Светлый фон

Ты узнал это на собственном опыте. Твоей задачей было выжить. Ты отвечал жестокостью на жестокость, не желая умирать и выживая за счет чужой смерти. Беспросветное существование. Оно как плоть, израненная, страдающая, но продолжающая жить. Жалкое подобие жизни – дикое, страшное, лишенное опоры. Охота. Добыча. Принцип дикой природы. Город приобретает сходство с джунглями, дичает. Ты попал как раз в такой мир. И пострадал вдвойне, поскольку у тебя обостренное восприятие жизни. Тебе по-прежнему двадцать семь лет. Ты сберег их. И еще двадцать два года провел в тюрьме. Значит, тебе двадцать два года. Ровно столько, сколько тебе было на тот момент, когда жизнь пошла наперекосяк. Ты перенял повадки мафиози, чтобы бороться с мафией. Невозможно доказать, что ты не был мафиози, остается лишь поверить тебе на слово: первым делом ты сказал мне огорченно: “Я не мафиози, поверьте, я не мафиози”. Необходимо уметь верить людям. И при этом не верить, что ты все знаешь. Единственным доказательством твоей искренности служили твои же слова – твоя правда. Ты не мафия.

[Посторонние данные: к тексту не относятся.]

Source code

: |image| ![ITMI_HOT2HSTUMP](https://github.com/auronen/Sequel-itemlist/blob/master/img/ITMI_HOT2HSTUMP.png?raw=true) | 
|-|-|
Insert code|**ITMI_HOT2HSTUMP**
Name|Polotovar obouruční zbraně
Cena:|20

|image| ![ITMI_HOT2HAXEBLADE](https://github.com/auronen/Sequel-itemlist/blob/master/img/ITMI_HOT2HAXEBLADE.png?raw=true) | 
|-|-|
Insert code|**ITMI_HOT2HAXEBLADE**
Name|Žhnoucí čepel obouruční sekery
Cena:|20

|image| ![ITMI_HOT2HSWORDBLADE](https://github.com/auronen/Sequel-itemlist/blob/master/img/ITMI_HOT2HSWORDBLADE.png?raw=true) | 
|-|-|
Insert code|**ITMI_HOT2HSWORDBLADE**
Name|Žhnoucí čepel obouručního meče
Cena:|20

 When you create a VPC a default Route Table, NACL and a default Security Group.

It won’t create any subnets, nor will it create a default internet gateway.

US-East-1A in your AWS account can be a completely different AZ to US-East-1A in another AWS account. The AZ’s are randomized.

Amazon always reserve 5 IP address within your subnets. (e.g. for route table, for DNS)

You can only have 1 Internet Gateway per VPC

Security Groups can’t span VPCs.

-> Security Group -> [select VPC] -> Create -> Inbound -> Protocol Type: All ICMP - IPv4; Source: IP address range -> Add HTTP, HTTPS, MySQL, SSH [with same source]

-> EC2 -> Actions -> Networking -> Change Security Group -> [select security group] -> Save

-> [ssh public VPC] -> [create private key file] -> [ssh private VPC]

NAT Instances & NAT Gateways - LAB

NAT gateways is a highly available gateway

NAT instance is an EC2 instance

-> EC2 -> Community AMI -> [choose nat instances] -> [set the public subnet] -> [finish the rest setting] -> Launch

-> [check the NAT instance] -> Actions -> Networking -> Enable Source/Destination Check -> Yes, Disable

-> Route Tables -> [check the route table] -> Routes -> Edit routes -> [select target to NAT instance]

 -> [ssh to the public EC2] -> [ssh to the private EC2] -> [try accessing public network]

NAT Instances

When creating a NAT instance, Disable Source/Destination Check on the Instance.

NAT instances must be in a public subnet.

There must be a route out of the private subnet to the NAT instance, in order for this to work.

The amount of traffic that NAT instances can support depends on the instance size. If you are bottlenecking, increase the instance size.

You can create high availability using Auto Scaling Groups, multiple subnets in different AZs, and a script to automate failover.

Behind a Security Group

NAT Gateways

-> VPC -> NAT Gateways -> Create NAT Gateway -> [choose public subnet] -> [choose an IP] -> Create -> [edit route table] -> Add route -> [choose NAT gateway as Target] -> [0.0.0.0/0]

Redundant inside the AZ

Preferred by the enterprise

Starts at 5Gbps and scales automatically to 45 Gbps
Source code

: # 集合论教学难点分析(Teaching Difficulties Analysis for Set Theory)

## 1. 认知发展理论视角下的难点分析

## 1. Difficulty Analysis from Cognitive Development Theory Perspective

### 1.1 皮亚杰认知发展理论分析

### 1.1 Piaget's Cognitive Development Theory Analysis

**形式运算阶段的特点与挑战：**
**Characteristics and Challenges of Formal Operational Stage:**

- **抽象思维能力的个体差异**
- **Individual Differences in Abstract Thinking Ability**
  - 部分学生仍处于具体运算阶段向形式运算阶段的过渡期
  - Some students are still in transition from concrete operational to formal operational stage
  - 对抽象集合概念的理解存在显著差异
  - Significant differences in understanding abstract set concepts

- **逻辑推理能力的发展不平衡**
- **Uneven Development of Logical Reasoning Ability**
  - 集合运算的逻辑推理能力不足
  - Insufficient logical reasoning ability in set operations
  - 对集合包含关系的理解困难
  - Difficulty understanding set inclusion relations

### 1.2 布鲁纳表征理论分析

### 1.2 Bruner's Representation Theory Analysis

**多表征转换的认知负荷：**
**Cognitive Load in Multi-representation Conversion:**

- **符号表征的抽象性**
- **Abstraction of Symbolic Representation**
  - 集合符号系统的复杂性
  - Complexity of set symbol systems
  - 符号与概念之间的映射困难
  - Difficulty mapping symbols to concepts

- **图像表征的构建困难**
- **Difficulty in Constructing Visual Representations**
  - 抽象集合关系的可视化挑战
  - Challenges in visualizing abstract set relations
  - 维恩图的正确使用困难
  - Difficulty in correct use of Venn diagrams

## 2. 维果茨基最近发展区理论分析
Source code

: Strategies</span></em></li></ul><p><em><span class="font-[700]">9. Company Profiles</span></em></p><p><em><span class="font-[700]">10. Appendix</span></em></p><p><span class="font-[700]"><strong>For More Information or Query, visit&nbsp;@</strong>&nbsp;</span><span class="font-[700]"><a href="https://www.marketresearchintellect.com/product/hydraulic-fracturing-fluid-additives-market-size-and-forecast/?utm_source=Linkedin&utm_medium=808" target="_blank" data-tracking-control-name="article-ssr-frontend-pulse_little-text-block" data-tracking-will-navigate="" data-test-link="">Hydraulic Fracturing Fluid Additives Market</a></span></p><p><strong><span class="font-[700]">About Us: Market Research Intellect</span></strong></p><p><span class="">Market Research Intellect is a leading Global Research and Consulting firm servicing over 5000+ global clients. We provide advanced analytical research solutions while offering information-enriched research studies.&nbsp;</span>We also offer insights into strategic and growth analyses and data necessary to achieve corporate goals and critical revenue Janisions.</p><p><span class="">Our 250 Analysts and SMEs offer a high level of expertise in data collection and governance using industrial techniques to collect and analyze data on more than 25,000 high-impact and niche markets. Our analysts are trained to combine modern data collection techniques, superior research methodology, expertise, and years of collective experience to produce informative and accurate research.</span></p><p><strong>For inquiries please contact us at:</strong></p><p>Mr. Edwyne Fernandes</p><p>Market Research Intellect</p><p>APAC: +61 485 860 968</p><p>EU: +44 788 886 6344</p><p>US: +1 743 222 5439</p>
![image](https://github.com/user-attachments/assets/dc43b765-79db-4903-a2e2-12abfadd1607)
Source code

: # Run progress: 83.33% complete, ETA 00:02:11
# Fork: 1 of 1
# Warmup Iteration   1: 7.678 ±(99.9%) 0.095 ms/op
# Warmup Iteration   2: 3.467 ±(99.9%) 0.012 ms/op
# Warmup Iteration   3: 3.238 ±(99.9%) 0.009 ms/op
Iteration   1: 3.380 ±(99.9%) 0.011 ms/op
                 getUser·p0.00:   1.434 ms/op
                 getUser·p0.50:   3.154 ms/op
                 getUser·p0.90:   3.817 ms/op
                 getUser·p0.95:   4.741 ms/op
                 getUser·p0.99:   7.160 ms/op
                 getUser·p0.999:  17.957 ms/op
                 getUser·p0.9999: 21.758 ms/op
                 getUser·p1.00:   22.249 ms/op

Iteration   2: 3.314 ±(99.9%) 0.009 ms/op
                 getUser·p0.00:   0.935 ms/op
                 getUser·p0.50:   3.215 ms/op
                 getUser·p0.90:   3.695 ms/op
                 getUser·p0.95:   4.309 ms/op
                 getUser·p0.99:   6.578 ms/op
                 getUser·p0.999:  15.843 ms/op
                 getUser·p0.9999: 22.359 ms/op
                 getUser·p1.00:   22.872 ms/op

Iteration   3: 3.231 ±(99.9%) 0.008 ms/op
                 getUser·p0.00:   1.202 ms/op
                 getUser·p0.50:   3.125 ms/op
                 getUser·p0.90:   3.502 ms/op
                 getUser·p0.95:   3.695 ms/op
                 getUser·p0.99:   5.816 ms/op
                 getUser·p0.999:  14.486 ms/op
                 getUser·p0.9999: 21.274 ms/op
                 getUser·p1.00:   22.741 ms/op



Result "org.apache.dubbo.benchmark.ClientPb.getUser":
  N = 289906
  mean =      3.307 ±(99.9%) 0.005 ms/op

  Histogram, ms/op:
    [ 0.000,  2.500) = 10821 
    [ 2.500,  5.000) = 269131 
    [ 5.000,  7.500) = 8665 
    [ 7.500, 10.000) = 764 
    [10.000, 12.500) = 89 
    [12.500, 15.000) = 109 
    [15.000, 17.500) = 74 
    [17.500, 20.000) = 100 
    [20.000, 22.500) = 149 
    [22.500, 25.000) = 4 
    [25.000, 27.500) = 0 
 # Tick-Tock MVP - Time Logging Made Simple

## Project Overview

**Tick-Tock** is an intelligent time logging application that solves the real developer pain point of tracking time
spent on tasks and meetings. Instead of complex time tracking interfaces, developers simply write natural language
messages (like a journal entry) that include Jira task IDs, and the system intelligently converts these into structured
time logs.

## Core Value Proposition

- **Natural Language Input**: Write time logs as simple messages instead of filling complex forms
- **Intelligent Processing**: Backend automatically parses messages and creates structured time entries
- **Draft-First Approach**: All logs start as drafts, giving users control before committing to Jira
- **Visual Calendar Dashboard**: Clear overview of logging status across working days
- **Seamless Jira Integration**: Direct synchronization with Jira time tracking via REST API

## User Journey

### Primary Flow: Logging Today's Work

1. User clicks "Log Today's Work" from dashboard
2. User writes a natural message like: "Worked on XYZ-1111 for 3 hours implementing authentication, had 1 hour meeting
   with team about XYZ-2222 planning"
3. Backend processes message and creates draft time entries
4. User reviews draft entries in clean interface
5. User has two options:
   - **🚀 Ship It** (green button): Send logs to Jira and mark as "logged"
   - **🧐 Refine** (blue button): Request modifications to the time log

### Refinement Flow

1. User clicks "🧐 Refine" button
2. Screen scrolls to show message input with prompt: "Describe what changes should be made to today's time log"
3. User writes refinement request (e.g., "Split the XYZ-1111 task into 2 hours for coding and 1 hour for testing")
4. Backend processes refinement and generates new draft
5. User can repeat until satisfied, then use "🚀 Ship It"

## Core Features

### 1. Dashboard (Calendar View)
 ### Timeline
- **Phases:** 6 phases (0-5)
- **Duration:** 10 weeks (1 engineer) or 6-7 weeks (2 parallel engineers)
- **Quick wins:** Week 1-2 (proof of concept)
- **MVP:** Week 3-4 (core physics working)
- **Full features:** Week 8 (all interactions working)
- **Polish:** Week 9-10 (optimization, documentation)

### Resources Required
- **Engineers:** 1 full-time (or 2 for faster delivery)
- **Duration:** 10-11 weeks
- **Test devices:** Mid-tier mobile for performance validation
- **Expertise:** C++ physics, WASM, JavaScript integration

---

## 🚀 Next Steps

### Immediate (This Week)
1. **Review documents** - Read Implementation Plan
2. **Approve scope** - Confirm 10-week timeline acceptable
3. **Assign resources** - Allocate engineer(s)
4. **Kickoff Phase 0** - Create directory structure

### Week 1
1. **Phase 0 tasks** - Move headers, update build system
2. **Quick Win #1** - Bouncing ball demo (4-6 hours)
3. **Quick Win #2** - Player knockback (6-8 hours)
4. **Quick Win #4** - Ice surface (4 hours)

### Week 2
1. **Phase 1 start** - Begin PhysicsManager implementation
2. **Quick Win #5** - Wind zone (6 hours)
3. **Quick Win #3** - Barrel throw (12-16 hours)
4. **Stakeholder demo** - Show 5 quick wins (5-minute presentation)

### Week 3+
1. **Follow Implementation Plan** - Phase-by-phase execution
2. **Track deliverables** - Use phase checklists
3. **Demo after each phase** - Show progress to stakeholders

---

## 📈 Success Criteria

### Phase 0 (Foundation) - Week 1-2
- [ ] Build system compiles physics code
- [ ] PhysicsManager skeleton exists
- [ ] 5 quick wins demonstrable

Тебя подвела жажда жизни – как раз жизнь-то ты и загубил, ступив на путь смерти.

Повторяю, наказание следует воспринимать как право. Звучит парадоксально: право на наказание. Однако наказание, действительно, должно воспитывать человека, как утверждается в конституции. Оно должно нести обучающую функцию, ставить личность в такие условия, которые заставят его перейти от чувства вины к ответственности. Но часто заключенный становится жертвой и не имеет возможности осознать свою вину. Условия содержания людей в тюрьме извращают их понимание виновности. Ты это миновал. Ты учился. И писал. Писать – полезно и необходимо.

У меня есть коробка, набитая письмами. Каждому из слушателей своего курса я предлагаю писать, ведь понять свои ошибки легче, излагая их на бумаге. Мы совершаем ошибки именно потому, что не умеем писать. Писать – значит запечатлеть себя в словах. Каждого из нас необходимо “прочесть”, чтобы понять. Законы тоже пишут, и их можно прочесть. В момент письма следует помнить о том, что тебя прочтет другой человек, и он должен понять тебя, а не подозревать, будто за твоим сочинением скрывается Бог весть что и будто оно начинено ошибками – эти “ошибки” могут быть лишь следствием подозрительности читателя. В тюрьме это особенно наглядно, ведь тюрьма – фабрика подозрений, где демократия задыхается, потому что демократия оперирует здравой критикой, а не подозрениями. Закон приемлет здравую критику, но лишь до тех пор, пока человек не переходит в разряд “осужденных” и вечно “подозреваемых”. Заключенному уже никто не верит.